In the first recipes condensed milk was not used and in order to make it with many holes, it is essential to beat the quesillo by hand. Nowadays, besides using condensed milk, the blender is also used, but the consistency of the quesillo is still firm.
For a long time, quesillos have been given a different flavor, using fruits such as: coconut, strawberries, guava, orange, lemon, pineapple, as well as other ingredients such as chocolate, vanilla, rum, coffee, among others.
PREPARATION OF COFFEE QUESILLO
1 can of condensed milk
1 can of strong coffee (the amount corresponds to the measure of the can of condensed milk)
6 tablespoons of sugar (for the caramel)
Pour the 6 tablespoons of sugar in a quesillera or mold of approximately 18 cm in diameter. Put it over low heat and let the sugar melt until it takes the color of caramel, using kitchen gloves, take the mold and turn it around while the sugar melts, being very careful not to burn yourself, when the sugar melts, turn off the stove. Then you go around and spread it all over the bottom, it will harden, let it cool completely.
Now we are going to prepare the Bain Marie, we take a larger pot with water, we take our quesillera or mold and we sink it to the bottom of the pot, the water should reach half of our mold.
We proceed to use the blender, add the condensed milk and the strong coffee (it has to be very strong coffee so that it leaves its flavor in the quesillo), then add the eggs one by one, we must blend it very well until it is completely mixed. Then pour it into the mold where we have the caramel.

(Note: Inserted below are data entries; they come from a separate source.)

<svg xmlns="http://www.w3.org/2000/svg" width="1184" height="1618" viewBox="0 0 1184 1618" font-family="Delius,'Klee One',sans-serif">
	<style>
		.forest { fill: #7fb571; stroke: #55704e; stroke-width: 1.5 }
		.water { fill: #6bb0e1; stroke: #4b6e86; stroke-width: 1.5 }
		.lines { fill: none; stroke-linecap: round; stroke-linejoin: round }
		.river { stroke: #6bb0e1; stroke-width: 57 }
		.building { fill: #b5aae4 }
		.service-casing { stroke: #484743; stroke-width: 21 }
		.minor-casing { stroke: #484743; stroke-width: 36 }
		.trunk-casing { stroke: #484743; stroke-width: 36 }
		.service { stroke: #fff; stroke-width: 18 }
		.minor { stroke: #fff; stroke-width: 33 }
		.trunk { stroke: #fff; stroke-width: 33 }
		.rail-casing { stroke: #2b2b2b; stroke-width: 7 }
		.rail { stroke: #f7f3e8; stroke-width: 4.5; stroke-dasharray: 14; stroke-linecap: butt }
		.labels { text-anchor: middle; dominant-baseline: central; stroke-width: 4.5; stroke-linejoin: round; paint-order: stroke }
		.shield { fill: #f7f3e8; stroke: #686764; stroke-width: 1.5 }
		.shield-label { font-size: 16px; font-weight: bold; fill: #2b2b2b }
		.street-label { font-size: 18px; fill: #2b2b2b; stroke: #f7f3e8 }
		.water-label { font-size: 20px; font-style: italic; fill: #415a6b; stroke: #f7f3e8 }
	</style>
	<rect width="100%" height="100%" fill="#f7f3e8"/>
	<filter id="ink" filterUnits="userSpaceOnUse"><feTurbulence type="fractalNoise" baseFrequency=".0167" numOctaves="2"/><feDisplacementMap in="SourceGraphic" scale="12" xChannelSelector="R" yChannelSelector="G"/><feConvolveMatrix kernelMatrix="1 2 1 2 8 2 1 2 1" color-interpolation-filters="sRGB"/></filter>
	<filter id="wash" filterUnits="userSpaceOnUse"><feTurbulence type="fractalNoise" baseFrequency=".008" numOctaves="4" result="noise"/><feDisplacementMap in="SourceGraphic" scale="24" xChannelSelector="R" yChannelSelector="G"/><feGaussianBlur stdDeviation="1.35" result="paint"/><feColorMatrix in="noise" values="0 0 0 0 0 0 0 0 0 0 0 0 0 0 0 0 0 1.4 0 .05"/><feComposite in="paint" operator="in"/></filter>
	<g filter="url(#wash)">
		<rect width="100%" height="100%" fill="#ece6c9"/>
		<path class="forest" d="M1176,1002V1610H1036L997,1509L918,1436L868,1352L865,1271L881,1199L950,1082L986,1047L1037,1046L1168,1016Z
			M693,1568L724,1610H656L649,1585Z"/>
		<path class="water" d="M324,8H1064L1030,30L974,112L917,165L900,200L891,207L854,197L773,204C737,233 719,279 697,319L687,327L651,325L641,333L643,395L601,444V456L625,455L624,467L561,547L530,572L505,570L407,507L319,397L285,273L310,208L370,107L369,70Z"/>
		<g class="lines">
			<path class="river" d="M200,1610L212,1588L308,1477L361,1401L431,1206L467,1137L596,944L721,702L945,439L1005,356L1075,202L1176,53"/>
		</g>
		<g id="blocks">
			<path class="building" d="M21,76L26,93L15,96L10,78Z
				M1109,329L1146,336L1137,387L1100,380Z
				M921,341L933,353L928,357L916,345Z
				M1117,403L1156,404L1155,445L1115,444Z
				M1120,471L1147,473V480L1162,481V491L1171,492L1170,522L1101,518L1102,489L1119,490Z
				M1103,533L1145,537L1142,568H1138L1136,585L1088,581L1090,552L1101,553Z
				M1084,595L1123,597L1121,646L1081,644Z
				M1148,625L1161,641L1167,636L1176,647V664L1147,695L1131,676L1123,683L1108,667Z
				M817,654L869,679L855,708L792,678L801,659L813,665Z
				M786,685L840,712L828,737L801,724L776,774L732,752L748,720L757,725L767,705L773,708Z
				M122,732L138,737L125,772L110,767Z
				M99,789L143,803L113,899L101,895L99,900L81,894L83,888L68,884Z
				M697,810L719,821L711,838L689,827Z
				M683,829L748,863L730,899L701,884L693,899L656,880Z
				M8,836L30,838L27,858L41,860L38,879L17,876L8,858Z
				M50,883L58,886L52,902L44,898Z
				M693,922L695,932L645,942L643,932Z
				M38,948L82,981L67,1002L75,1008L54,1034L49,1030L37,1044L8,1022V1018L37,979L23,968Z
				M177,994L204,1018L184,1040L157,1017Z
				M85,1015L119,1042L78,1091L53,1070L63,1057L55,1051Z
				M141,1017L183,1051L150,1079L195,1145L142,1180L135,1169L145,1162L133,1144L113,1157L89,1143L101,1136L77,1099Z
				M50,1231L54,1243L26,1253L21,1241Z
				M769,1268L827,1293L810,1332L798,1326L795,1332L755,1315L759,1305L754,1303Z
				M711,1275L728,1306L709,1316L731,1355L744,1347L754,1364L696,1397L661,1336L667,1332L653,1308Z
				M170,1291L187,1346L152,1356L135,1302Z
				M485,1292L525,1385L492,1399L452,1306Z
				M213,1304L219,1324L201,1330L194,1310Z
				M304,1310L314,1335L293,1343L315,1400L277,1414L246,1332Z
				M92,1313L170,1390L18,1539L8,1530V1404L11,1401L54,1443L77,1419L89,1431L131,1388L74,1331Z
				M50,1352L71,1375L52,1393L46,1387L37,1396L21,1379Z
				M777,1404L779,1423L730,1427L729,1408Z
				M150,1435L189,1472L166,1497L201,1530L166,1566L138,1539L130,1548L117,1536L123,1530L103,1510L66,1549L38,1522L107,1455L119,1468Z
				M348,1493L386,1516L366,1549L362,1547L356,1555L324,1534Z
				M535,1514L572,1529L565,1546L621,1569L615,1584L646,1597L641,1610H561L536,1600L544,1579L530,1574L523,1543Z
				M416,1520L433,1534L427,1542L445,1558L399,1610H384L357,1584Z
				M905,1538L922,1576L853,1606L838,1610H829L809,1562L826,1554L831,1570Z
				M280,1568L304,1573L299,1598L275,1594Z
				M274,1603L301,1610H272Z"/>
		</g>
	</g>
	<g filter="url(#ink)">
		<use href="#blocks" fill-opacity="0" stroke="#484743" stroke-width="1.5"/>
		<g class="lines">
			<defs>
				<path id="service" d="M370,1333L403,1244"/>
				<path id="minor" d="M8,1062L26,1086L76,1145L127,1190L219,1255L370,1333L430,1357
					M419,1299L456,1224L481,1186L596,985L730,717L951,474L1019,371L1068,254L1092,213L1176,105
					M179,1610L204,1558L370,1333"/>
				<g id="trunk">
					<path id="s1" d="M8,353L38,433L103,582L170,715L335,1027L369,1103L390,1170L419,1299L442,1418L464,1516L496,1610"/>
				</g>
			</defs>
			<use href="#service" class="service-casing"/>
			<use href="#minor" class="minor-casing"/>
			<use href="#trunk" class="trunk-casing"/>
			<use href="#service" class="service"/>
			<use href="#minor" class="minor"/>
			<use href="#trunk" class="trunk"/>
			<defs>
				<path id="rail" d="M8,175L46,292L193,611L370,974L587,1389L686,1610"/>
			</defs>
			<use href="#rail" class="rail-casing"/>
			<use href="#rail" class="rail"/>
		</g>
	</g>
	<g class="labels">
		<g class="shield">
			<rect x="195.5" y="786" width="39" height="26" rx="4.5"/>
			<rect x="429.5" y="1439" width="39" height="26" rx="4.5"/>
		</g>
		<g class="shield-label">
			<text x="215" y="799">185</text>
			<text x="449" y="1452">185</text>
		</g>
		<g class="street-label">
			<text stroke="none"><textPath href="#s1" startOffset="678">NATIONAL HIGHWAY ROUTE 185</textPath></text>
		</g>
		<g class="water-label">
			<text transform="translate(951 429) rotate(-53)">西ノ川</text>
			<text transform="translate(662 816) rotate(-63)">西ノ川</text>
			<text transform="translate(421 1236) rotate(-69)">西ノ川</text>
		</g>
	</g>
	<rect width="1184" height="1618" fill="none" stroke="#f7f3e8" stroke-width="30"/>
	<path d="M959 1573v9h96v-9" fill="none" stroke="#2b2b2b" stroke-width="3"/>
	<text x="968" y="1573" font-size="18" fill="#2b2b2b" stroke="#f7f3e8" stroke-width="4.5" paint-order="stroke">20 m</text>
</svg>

We introduce our mixture in the Bain Marie, we turn on the stove and cover, from the moment the water starts to boil we will calculate 1 hour for the quesillo to be ready, every so often we check that it does not run out of water, we will add more water if necessary. When it is ready, turn off the stove, remove the lid and let it cool completely, now run a knife along the walls of the mold because it may have stuck somewhere, shake the mold a little to verify that it is unstuck and then put a slightly deep dish on top of the mold and turn it over very quickly to unmold it.